Les trappeurs français se déplaçaient jusqu’au Nouveau-Mexique
Les commerçants et trappeurs canadiens-français se rendaient déjà dans cette région aride, alors sous domination espagnole, à l’époque de la Nouvelle-France. Ils empruntaient la piste de Sante-Fe, qui débute dans l’actuel Missouri. Cependant, la fourrure n’était pas toujours leur priorité… Parmi leurs marchandises diverses et variées, on retrouvait aussi de l’alcool!
Entre 1763 et les années 1830, la traite de la fourrure connut un âge d’or qui fut le témoin de migrations francophones intenses. La compagnie de la Baie d’Hudson et celle du Nord-Ouest se livraient une concurrence acharnée.

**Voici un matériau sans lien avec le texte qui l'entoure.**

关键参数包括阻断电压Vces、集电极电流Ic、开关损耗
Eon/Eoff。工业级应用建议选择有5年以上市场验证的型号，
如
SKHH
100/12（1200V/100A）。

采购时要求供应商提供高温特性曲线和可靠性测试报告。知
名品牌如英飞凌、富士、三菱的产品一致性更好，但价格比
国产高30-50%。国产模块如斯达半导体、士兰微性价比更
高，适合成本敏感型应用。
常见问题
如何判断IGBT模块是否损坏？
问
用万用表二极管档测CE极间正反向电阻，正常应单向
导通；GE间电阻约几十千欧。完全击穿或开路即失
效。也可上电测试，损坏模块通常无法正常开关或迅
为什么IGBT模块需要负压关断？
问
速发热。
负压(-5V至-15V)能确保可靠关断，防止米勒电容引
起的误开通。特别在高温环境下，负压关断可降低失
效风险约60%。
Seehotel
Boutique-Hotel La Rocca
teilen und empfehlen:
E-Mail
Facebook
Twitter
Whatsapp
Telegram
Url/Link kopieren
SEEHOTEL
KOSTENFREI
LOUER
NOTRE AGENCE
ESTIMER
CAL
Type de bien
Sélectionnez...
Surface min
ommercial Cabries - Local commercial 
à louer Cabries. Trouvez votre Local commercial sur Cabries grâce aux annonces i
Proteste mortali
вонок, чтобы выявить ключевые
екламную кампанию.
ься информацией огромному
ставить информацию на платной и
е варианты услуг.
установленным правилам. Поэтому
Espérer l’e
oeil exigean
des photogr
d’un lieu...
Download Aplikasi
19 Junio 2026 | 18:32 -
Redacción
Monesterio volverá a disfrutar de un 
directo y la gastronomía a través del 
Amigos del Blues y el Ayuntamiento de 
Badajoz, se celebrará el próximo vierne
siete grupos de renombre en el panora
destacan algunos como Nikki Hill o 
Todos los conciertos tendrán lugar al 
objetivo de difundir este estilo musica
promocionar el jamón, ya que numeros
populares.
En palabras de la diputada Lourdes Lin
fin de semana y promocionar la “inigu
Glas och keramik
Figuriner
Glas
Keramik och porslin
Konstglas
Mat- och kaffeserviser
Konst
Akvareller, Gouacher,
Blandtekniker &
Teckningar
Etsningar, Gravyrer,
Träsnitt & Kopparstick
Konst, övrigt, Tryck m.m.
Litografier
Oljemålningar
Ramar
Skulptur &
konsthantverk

Leurs employés, appelés «les voyageurs», arpentaient le continent du Nord au Sud en l’espace de quelques mois seulement. Par exemple, on pouvait retrouver un même voyageur au Manitoba en août, en Illinois en octobre, et au Nouveau-Mexique en janvier.
Plus tard, en 1848, c’est la ruée vers l’or en Californie qui attira les aventuriers français à l’Ouest du continent.
La Louisiane était la colonie la plus multiculturelle
Colonie fondée en 1682, la Louisiane a développé une identité très différente de celles des autres possessions françaises d’Amérique.
À mi-chemin entre le monde franco-amérindien et franco-africain des Antilles, la Louisiane est un territoire où se sont côtoyées de multiples cultures. On y trouvait de nombreuses tribus amérindiennes et des créoles, les descendants des premiers colons français.
Cet aspect multiculturel s’est accentué encore davantage suite à de multiples migrations francophones, lorsque la colonie est devenue espagnole en 1763.
Entre 1765 et 1780, des réfugiés acadiens des Treize Colonies, d’Angleterre ou encore de France, y ont pris pied. Ils se sont installés dans les bayous et les prairies où ils formaient une communauté à part, les «Cadiens», rejetée par les populations créoles.
La Louisiane était un véritable creuset. Des Français de la métropole venaient s’y installer pour y tenter leur chance. Il s’agissait aussi d’une terre d’accueil pour les Marrons. Ces esclaves en fuite fondaient des communautés avec des autochtones à la marge des villes.
À la fin du XVIIIe siècle, s’y sont ajoutés quelque 20 000 réfugiés d’Haïti qui fuyaient les troubles indépendantistes dans la colonie française. Des maîtres et leurs esclaves, mais aussi des noirs affranchis, dont certains étaient esclavagistes, s’établirent à la Nouvelle-Orléans et ses alentours.
La ville devint alors un centre francophone majeur. Même si la colonie n’était plus française mais espagnole… Et bientôt américaine.
La Louisiane est en effet incorporée par les États-Unis en 1803 après la vente du territoire par Napoléon. Les communautés francophones connaîtront par la suite une lente assimilation linguistique. L’usage du français sera par exemple interdit dans les écoles en 1916.